Super Convergence Cosine Annealing with Warm-Up Learning Rate

Conference: CAIBDA 2022 - 2nd International Conference on Artificial Intelligence, Big Data and Algorithms
06/17/2022 - 06/19/2022 at Nanjing, China

Proceedings: CAIBDA 2022

Pages: 7Language: englishTyp: PDF

Authors:
Liu, Zhao (University of California, San Diego, USA)

Abstract:
Choosing an appropriate learning rate for deep neural networks is critical to getting a good performance. Though optimizers such as RMSprop, AdaGrad, and Adam can adjust the learning adaptively, SGD with fine-tuned learning rate gives better results in most cases.

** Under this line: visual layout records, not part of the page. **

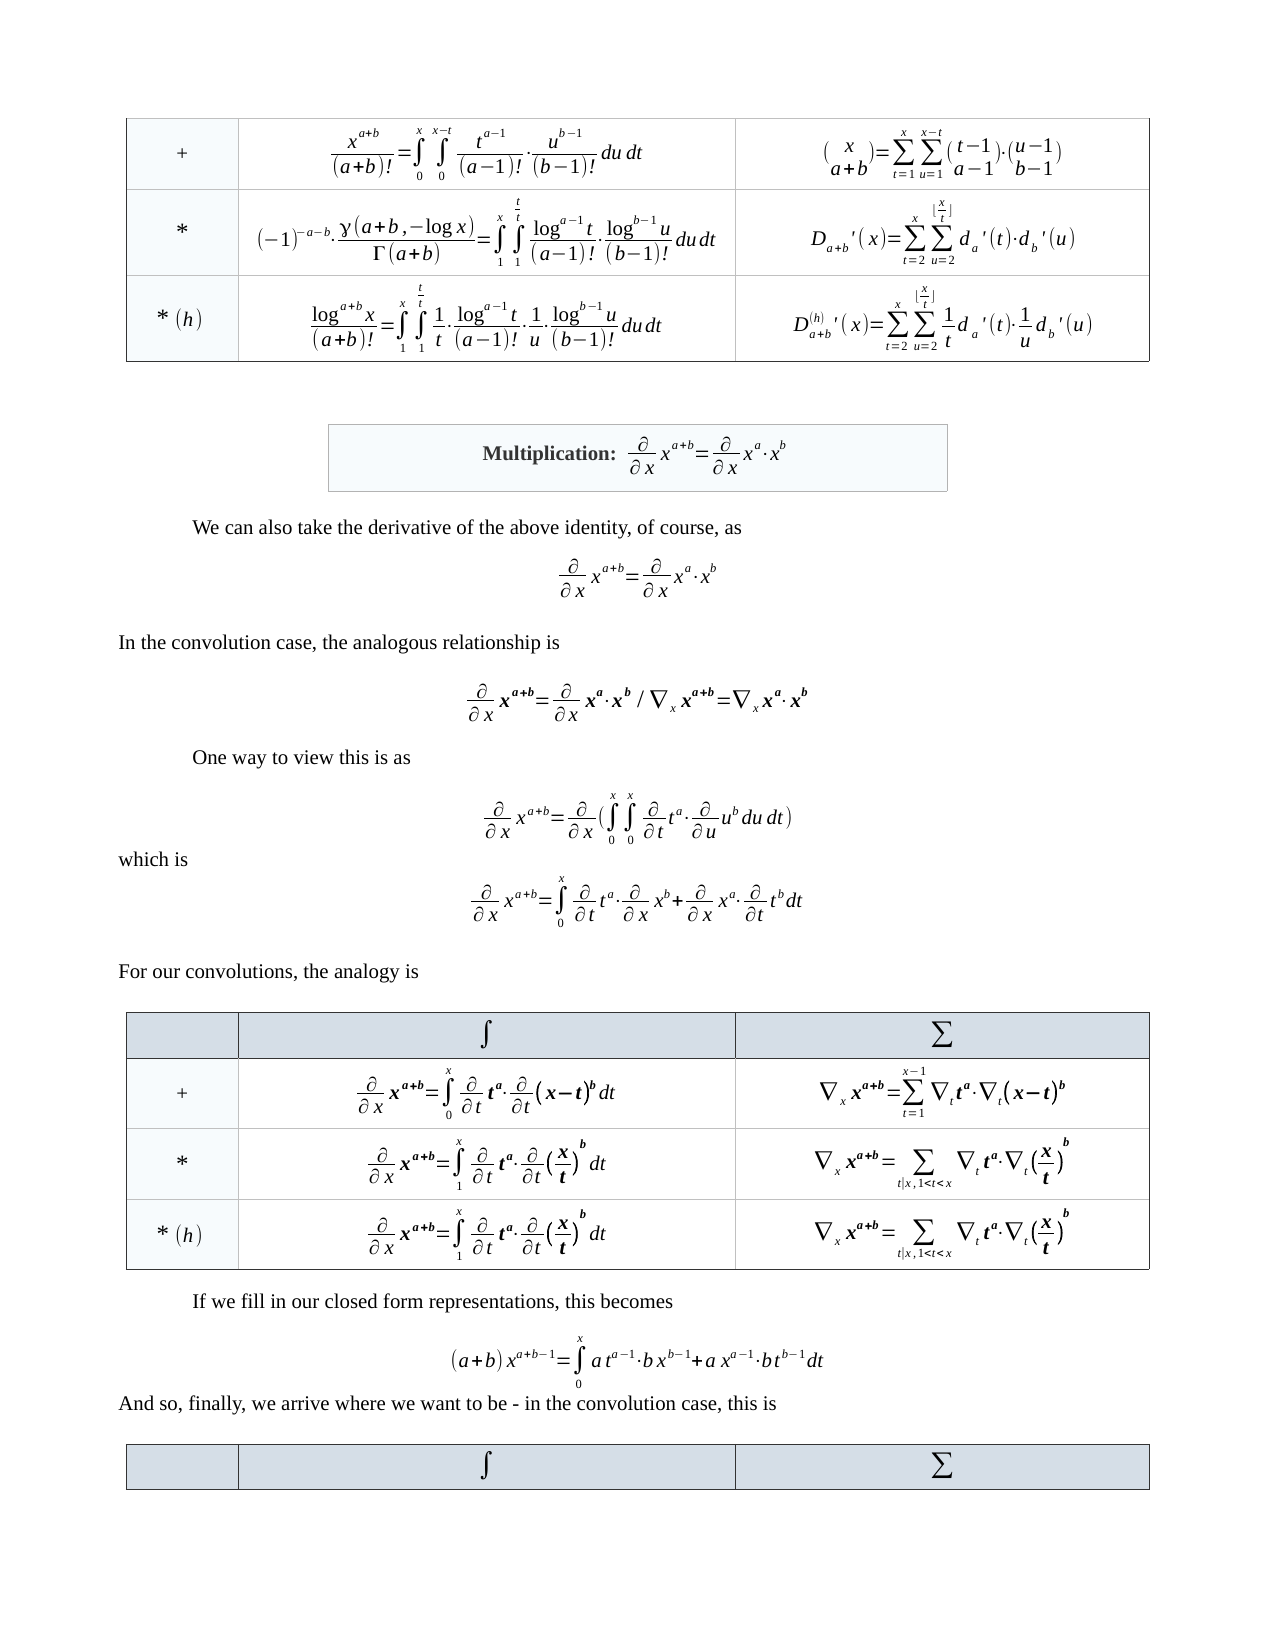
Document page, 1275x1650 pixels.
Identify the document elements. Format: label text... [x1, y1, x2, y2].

table_header [127, 1445, 238, 1489]
text In the convolution case, the analogous relationship is [118, 630, 1157, 654]
table_header [736, 1013, 1149, 1058]
table_cell [736, 119, 1149, 189]
table_header [127, 1013, 238, 1058]
table_cell [239, 1200, 735, 1269]
table_cell [239, 1129, 735, 1199]
table_cell * [127, 1200, 238, 1269]
table_cell * [127, 1129, 238, 1199]
text We can also take the derivative of the above identity, of course, as [118, 515, 1157, 539]
table_cell [239, 190, 735, 275]
text If we fill in our closed form representations, this becomes [118, 1288, 1157, 1313]
text And so, finally, we arrive where we want to be - in the convolution case, this is [118, 1391, 1157, 1415]
table_cell [239, 119, 735, 189]
table_cell [736, 276, 1149, 361]
table_header [239, 1445, 735, 1489]
text One way to view this is as [118, 745, 1157, 769]
table_cell [736, 1129, 1149, 1199]
table_cell [239, 276, 735, 361]
table_cell * [127, 276, 238, 361]
table_cell [736, 1200, 1149, 1269]
table_header [736, 1445, 1149, 1489]
table_cell [736, 190, 1149, 275]
table_cell [239, 1059, 735, 1128]
text which is [118, 847, 1157, 871]
table_header [239, 1013, 735, 1058]
table_cell * [127, 190, 238, 275]
table_cell + [127, 1059, 238, 1128]
text / [118, 683, 1157, 726]
table_cell + [127, 119, 238, 189]
text For our convolutions, the analogy is [118, 959, 1157, 983]
text Multiplication: [329, 425, 947, 491]
table_cell [736, 1059, 1149, 1128]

In this paper, we present a learning rate schedule called Super Convergence Cosine Annealing with Warm-Up (SCCA) that increases the learning rate to a relatively large value and decreases using cosine annealing to converge fast and give the best performance for deep neural networks. We will demonstrate the results of learning rate schedules on different architectures ResNet, ResNeXt, GoogLeNet, and VGG, and on datasets CIFAR-10 and CIFAR-100. SCCA improves test accuracies by about 2% on CIFAR-10 and 5% on CIFAR-100.